Likely causes of the condition include:
- Over sizing of the implant pocket
The surgeon has created a pocket which is too large for the implant. When this is the cause, bottoming out usually occurs within weeks or months of breast augmentation surgery.
- The breast tissue and skin cannot support the implant
The skin and tissue are unable to provide enough physical support to hold the weight of the implant in place. In this scenario, bottoming out will typically occur over a longer period of time. This may be also caused with natural attrition of breast tissue with age. If little natural breast tissue is going to offer little support, typically because not much is present, then perhaps unders should be considered.

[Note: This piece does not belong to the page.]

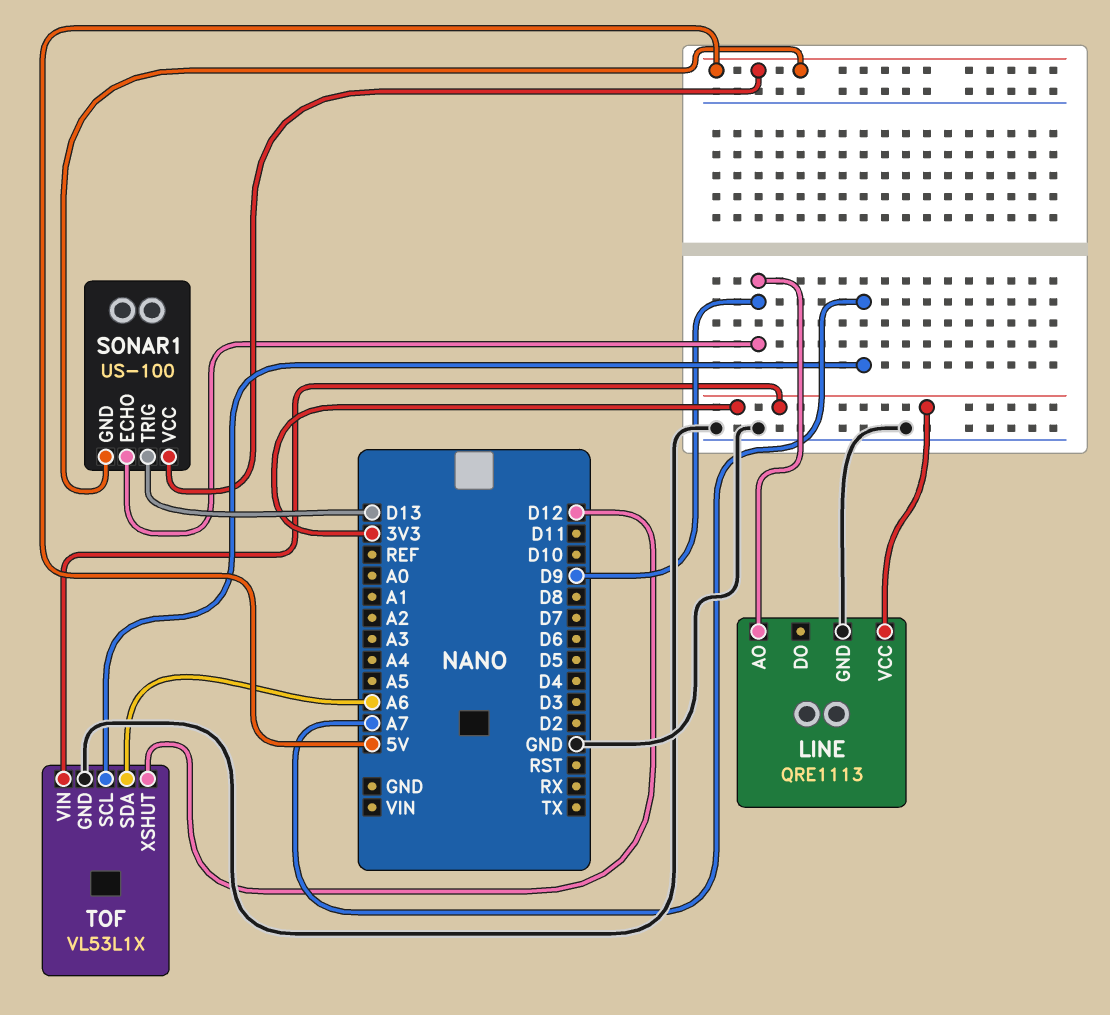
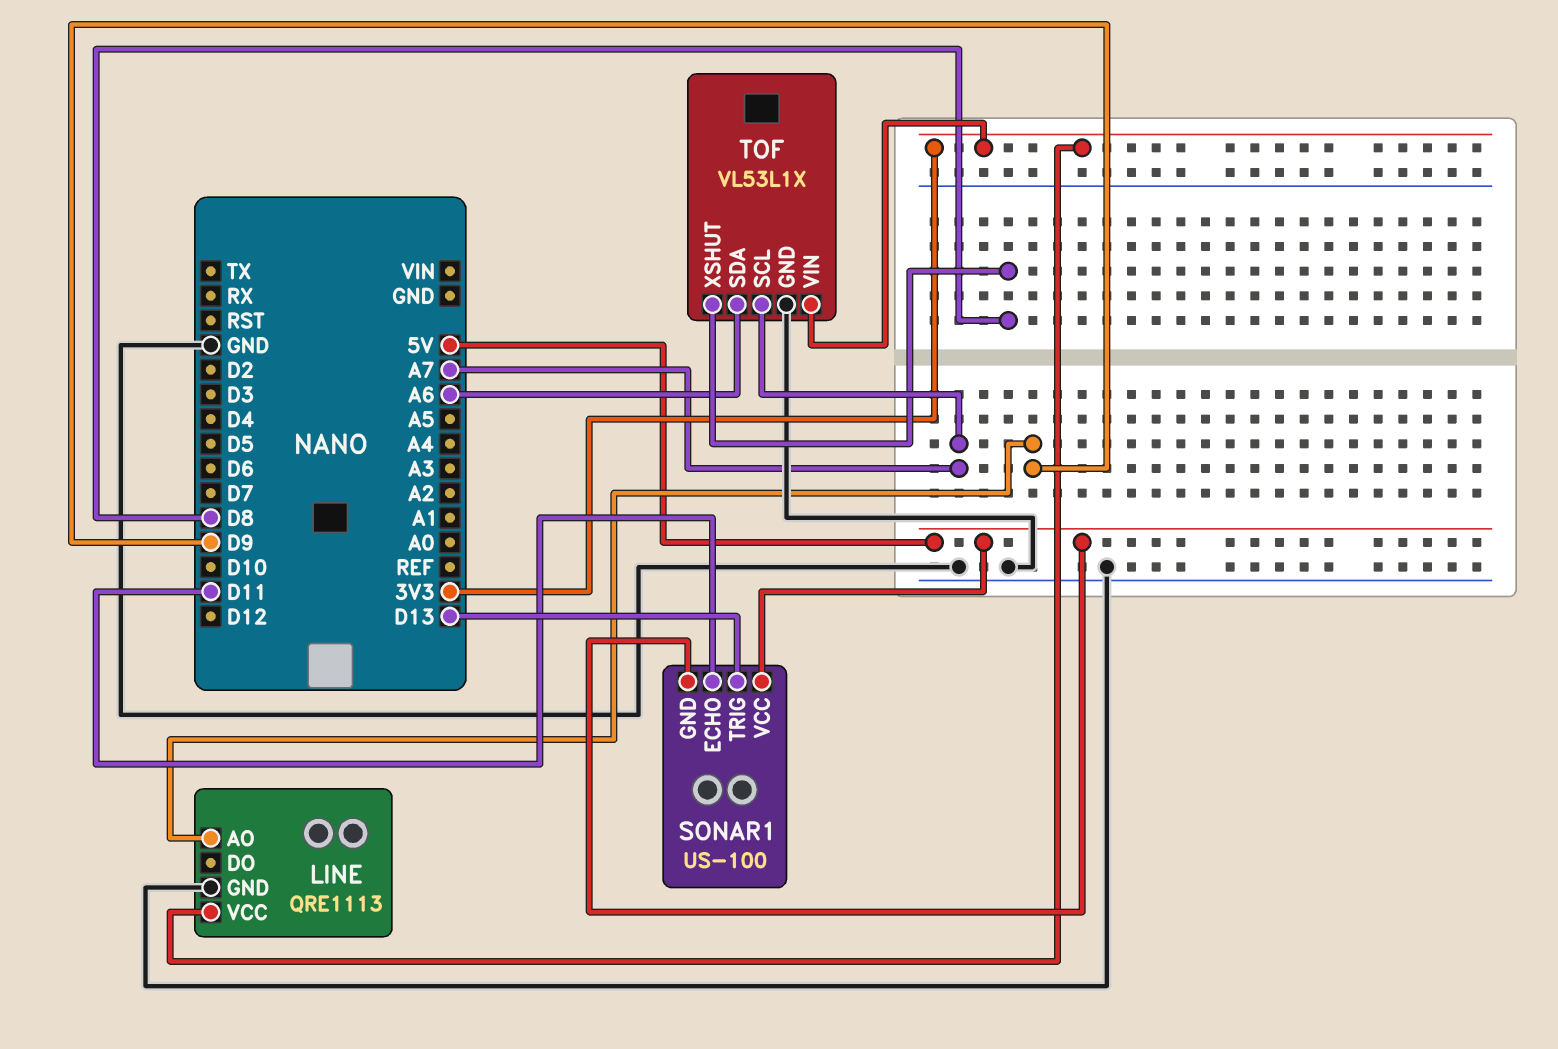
SONAR1 pin ECHO: D9 -> D11
TOF pin XSHUT: D12 -> D8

- Incorrect choice of breast implant placement
Complete submuscular implant placement (full unders) results in a much lower risk of bottoming out than with subglandular (overs). With unders, the breast implant is positioned in a pocket of muscle tissue and so it is firmly supported; with overs, the implant is supported only with fatty breast tissue and skin.
How Is Bottoming Out Corrected?
Revisional surgery is required in order to rectify this condition.
- If the breast implants were originally positioned using the more common subglandular placement (overs), then a submuscular placement (unders) may be used to rectify bottoming out.
- If the breast tissue and skin is not firm enough to support the weight of the current implant, then a smaller implant may be needed instead. Alternatively it may be temporarily removed while the breast tissue heals and firms. However, a further operation will then be required.
- If neither of the above solutions are taken, corrective surgery usually involves the surgeon pushing up the implants into their desired position and suturing the bottom of the implant pockets to make them the correct size.